インスマス (Innsmouth):魚人の影と、海へと回帰する「不浄な血脈」の港町

クトゥルフ神話において、 インスマス(Innsmouth) は、物理的な崩壊と精神的な堕落が最も露骨に現れている場所のひとつである。
一見すれば、マサチューセッツ州の古い、しかし廃墟と化した港町に過ぎないが、その実態は、海底に棲まう異形のものたちと人間が、数世代にわたって秘密裏に「共生」を続けてきた不浄な揺り籠なのである。
1. 風土:生臭い霧と「インスマス面」
インスマスに足を踏み入れた者が最初に感じるのは、鼻を突くような強烈な 魚の生臭さ と、街全体の異様な静寂である。
インスマス面(Innsmouth Look) :住民たちは、飛び出した「瞬きをしない」眼球、平坦な鼻、そして不自然に荒れた灰色の皮膚を特徴とする特殊な容貌をしている。これは、海底の知的生命体との交配(混血)の結果であり、彼らの老化とはすなわち「非人間への変態」のプロセスに他ならない。
隔絶された廃墟 :アーカムのバス運転手ですらこの街への乗り入れを嫌がり、近隣の住民は決してこの街に近づこうとしない。街の商店はほとんど閉鎖され、開いている窓もすべて板で打ち付けられているが、その背後からは常に、這いずるような「不快な視線」が感じられる。

2. 統治:ダゴン秘密教団の鉄の掟
この街に法や国家の理は及ばない。実質的な支配者は、19世紀にオベッド・マーシュ船長が持ち帰った 「ダゴン秘密教団」 である。
密約の代価 :かつて海上の交易で富を得るために、マーシュは深きものどもと契約を結んだ。金貨の流入と引き換えに、街は彼らの神である ダゴン(Dagon) と ヒュドラ(Hydra) を崇拝し、子孫を残すための生贄と「腹」を提供し続けてきた。
夜の儀式 :満月の夜、住民たちは「悪魔の暗礁」へと向かい、海の中から立ち上がる「深きものども」と共に、不浄な祝祭を執り行う。それは人間という種を捨て、大いなるクトゥルフの臣民へと加わるための入会儀礼である。
3. 血脈:海への「避けられない回帰」
インスマスの恐怖の神髄は、それが外部からの侵略ではなく、自身の中に眠る「血」による変質である点にある。
変容のプロセス :インスマスの血を引く者は、若いうちは美しい人間の姿を保つこともある。

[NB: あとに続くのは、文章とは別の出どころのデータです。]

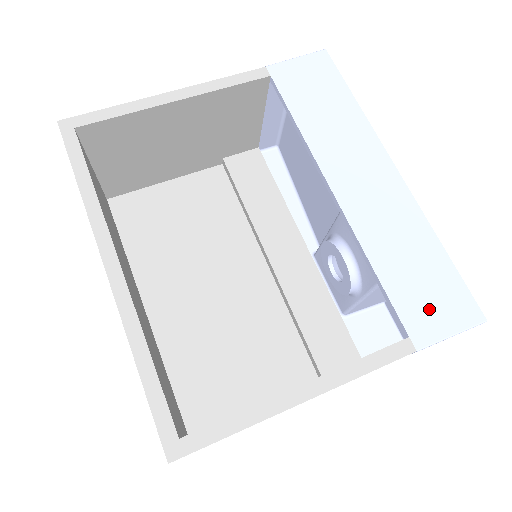
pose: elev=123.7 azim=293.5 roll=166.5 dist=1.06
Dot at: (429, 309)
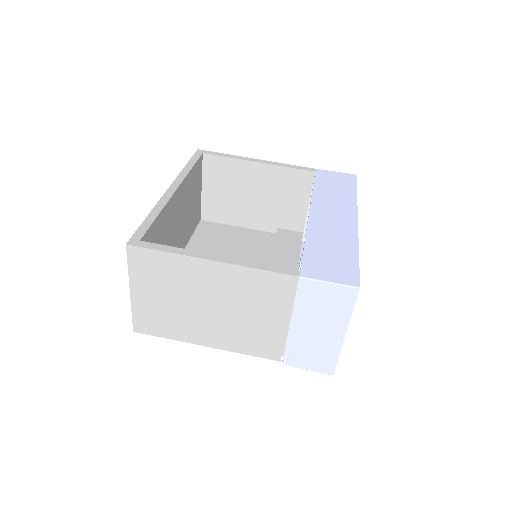
Dot at: (324, 267)
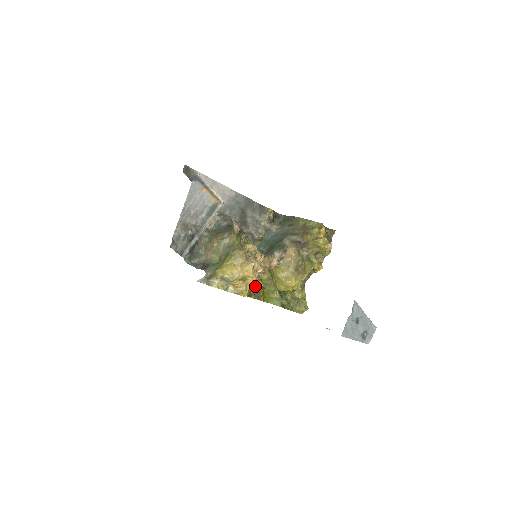
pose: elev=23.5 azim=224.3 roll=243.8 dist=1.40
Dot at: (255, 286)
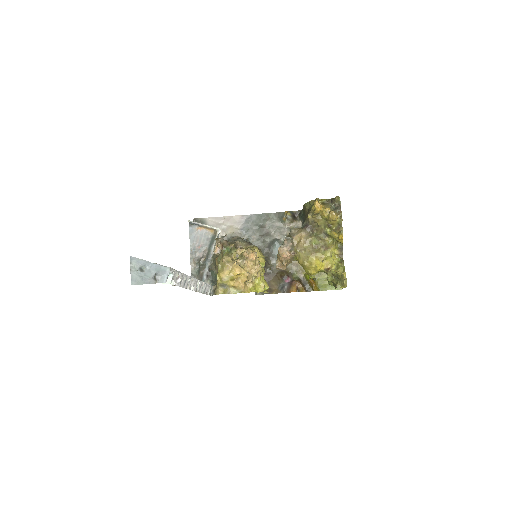
Dot at: (304, 281)
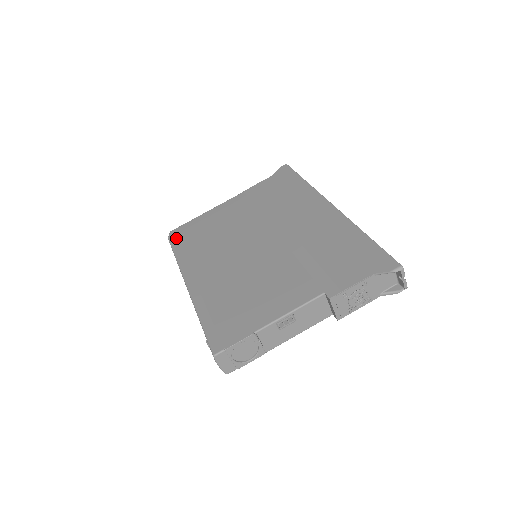
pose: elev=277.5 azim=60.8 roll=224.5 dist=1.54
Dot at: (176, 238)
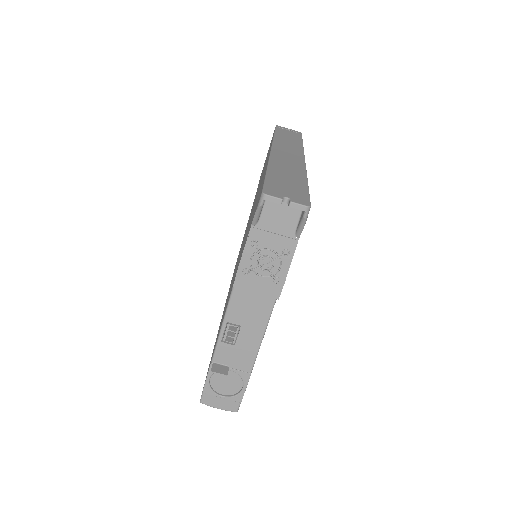
Dot at: occluded
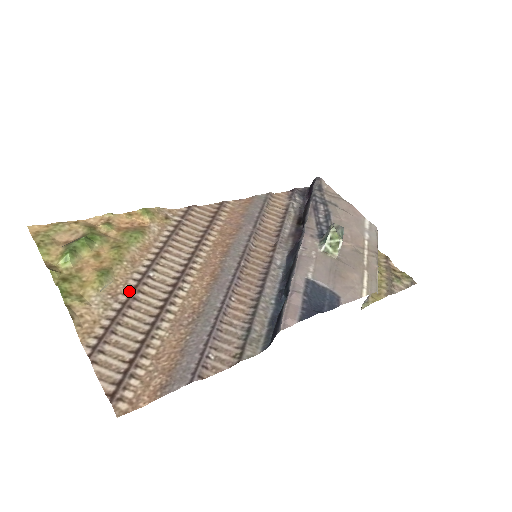
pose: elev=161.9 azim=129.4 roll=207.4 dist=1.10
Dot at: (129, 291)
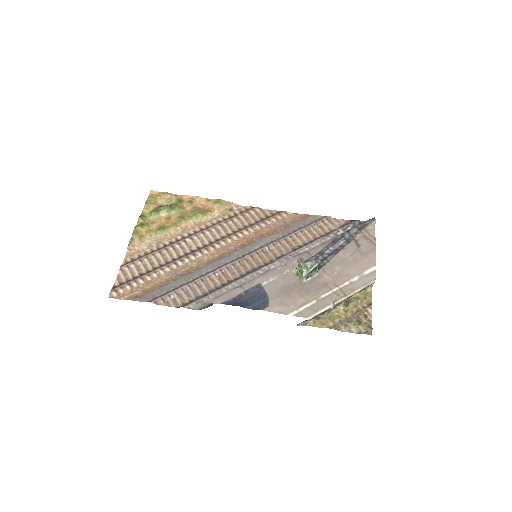
Dot at: (167, 244)
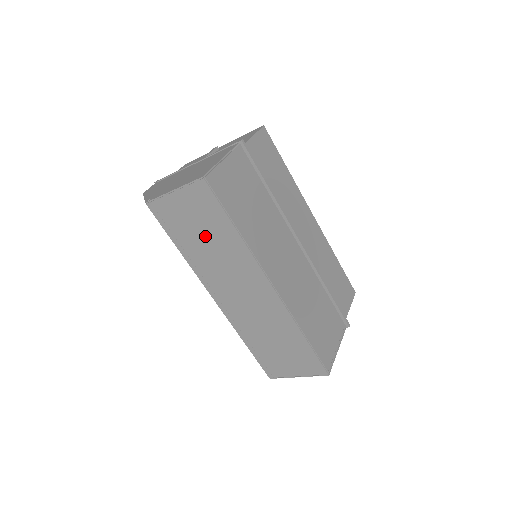
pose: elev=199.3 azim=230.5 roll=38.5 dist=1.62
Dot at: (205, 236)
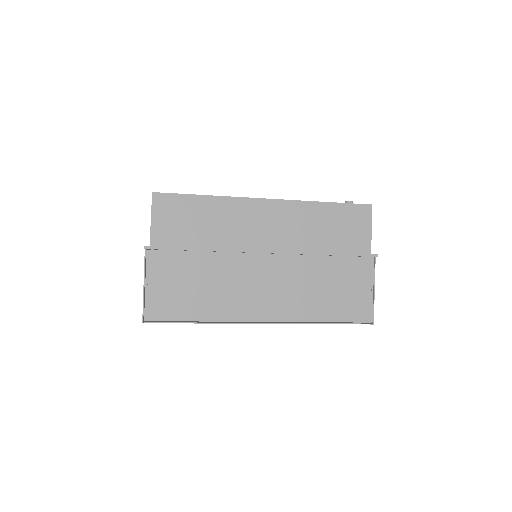
Dot at: occluded
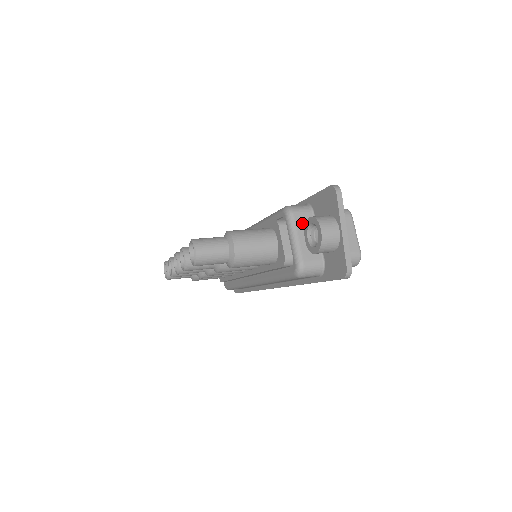
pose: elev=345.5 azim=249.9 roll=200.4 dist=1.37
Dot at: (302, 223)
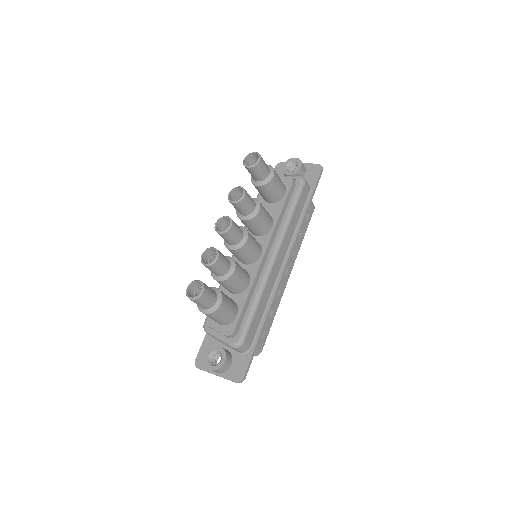
Dot at: occluded
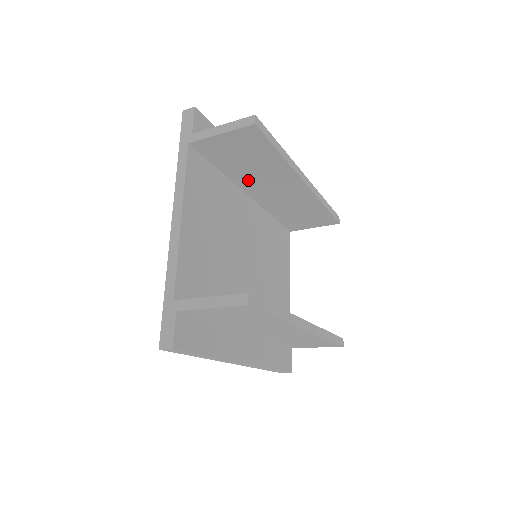
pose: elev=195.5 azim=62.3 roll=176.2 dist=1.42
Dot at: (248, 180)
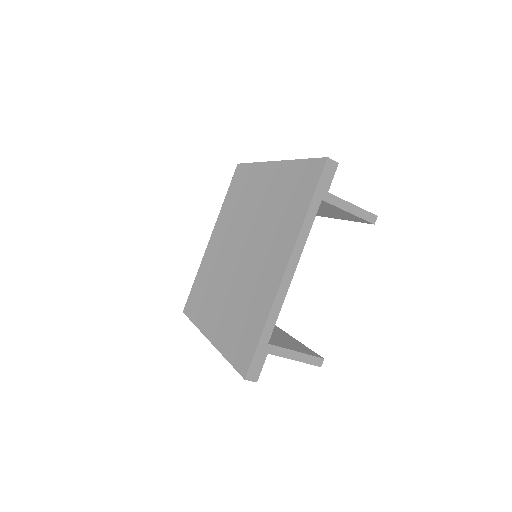
Dot at: occluded
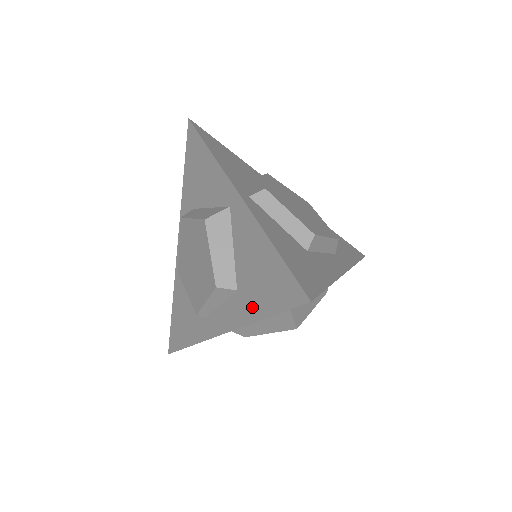
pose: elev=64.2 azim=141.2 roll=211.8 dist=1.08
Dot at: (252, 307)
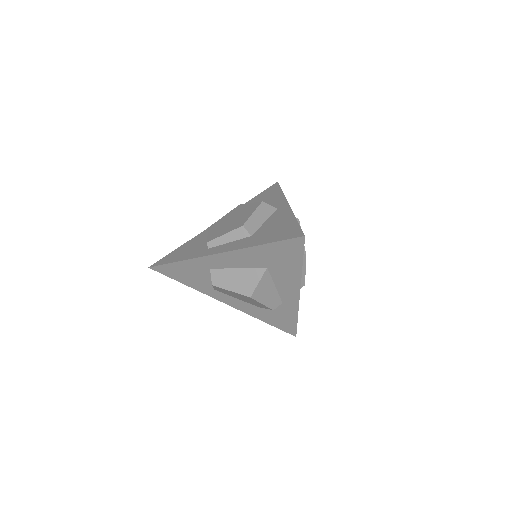
Dot at: (258, 241)
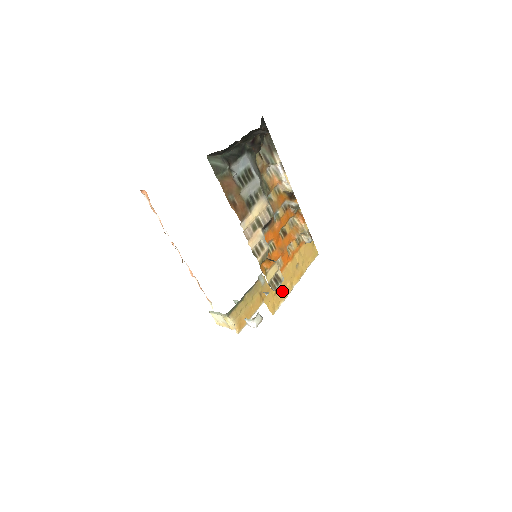
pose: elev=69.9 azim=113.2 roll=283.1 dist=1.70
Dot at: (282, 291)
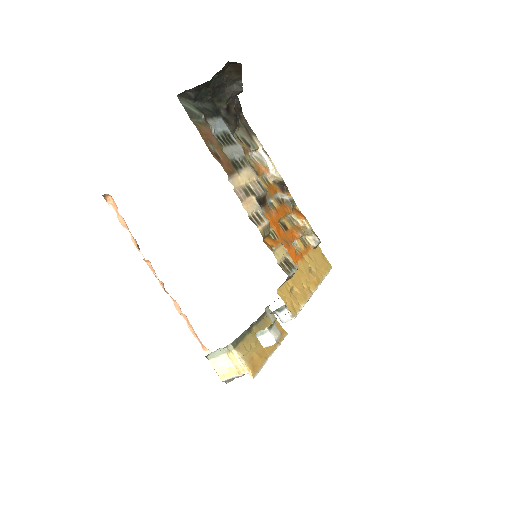
Dot at: (299, 291)
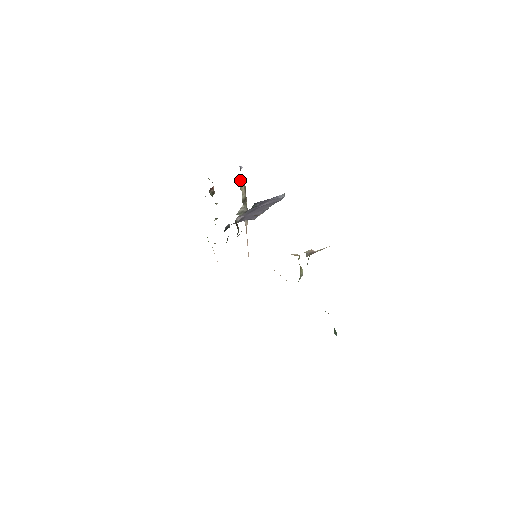
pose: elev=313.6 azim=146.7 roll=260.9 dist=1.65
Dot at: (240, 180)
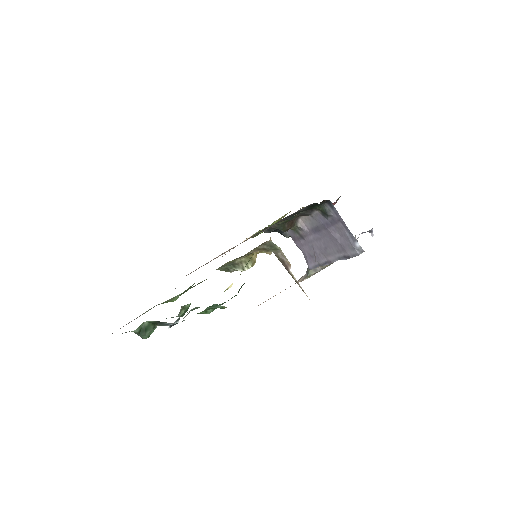
Dot at: occluded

しかし、歳月が経つにつれ、耳の裏に鰓(えら)が生じ、指には水掻きができ、陸上の大気が耐え難いほど喉を焼き始める。
深淵への凱旋 :彼らにとって、それは「怪物への転落」ではなく、永遠の命を持つ海底都市 イハ=ンスレイ への「栄光ある帰還」なのである。ラヴクラフトの『インスマスの影』の主人公が最後に見せた決断は、この絶望的な宿命への、ある種狂信的な肯定であった。

4. 文化的影響:SFとホラー、そして「偏見」の象徴
インスマスは、その「生臭いリアリティ」によって、クトゥルフ神話の中でも特に人気の高い舞台となった。
また、これはラヴクラフトが抱いていた「異民族への恐怖」の文学的メタファーであるとも指摘されている。現代の作品において、インスマスは「閉じられた村社会の狂気」を表現する際の不変のベンチマークとなり続けており、ビデオゲーム『Bloodborne』の漁村など、多くのフォロワーを生み出した。
深きものども (Deep Ones) :インスマスの住民の「真の姿」であり、海底に君臨する種族。
ダゴン (Dagon) :教団が崇める、深きものどもの首領。
イハ=ンスレイ :インスマスの沖合、海底にある巨大な石造都市。